La historia que ya había empezado

por La Peregryna

Escribo desde otra ciudad. Esto no tendría relevancia alguna si no fuera porque, en lo que yo llamo nuestra “épica personal”, contamos los sucesos de nuestra vida como si éstos fueran, de verdad, relevantes para alguien. No sé, quizá lo son.

En el entramado de las causas y los efectos (lo que el budismo llamaría Karma, que es, sin más el resultado de tus acciones) habrá cosas que no sabremos que hemos generado.  Pero si usted es uno de los tres lectores que ha seguido el viaje de estas letras, pues ya estará enterado de que volví a cambiar de residencia, y esta vez escribo desde otra ciudad. Y eso, para mí, es importante.

Datos proporcionados:
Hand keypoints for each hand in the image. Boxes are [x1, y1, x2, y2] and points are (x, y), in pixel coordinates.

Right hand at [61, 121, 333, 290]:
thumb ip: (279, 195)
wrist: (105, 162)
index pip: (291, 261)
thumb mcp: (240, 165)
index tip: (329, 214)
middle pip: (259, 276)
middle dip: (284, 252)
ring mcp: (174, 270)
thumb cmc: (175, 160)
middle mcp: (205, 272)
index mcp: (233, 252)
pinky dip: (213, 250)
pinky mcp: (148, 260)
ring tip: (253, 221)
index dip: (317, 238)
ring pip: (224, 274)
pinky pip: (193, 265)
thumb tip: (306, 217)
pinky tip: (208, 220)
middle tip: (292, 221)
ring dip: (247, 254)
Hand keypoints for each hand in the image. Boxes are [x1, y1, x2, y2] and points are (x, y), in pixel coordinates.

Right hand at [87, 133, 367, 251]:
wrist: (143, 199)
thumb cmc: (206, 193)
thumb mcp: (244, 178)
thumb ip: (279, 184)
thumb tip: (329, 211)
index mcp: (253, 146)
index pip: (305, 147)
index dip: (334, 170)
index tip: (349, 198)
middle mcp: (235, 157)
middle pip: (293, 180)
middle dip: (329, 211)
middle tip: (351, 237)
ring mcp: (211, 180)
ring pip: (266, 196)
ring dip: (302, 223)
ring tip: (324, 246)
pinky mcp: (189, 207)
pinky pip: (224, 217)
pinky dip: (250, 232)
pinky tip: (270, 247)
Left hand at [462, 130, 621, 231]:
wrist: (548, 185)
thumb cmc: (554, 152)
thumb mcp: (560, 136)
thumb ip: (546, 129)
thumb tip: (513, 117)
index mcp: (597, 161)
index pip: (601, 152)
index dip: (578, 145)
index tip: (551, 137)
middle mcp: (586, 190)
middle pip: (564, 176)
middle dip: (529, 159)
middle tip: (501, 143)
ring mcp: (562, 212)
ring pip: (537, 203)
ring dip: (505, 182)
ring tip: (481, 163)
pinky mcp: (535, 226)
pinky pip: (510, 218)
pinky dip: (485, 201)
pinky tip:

Tarea A: Escribe sin cambios la parte del fragmento que empieza con las palabras que contienen "La historia que" y termina con "mí, es importante.".
Tarea B: Según el fragmento, ¿qué es el Karma para el budismo?

Espacio de respuesta A:
La historia que ya había empezado

por La Peregryna

Escribo desde otra ciudad. Esto no tendría relevancia alguna si no fuera porque, en lo que yo llamo nuestra “épica personal”, contamos los sucesos de nuestra vida como si éstos fueran, de verdad, relevantes para alguien. No sé, quizá lo son.

En el entramado de las causas y los efectos (lo que el budismo llamaría Karma, que es, sin más el resultado de tus acciones) habrá cosas que no sabremos que hemos generado.  Pero si usted es uno de los tres lectores que ha seguido el viaje de estas letras, pues ya estará enterado de que volví a cambiar de residencia, y esta vez escribo desde otra ciudad. Y eso, para mí, es importante.

Espacio de respuesta B: El resultado de tus acciones.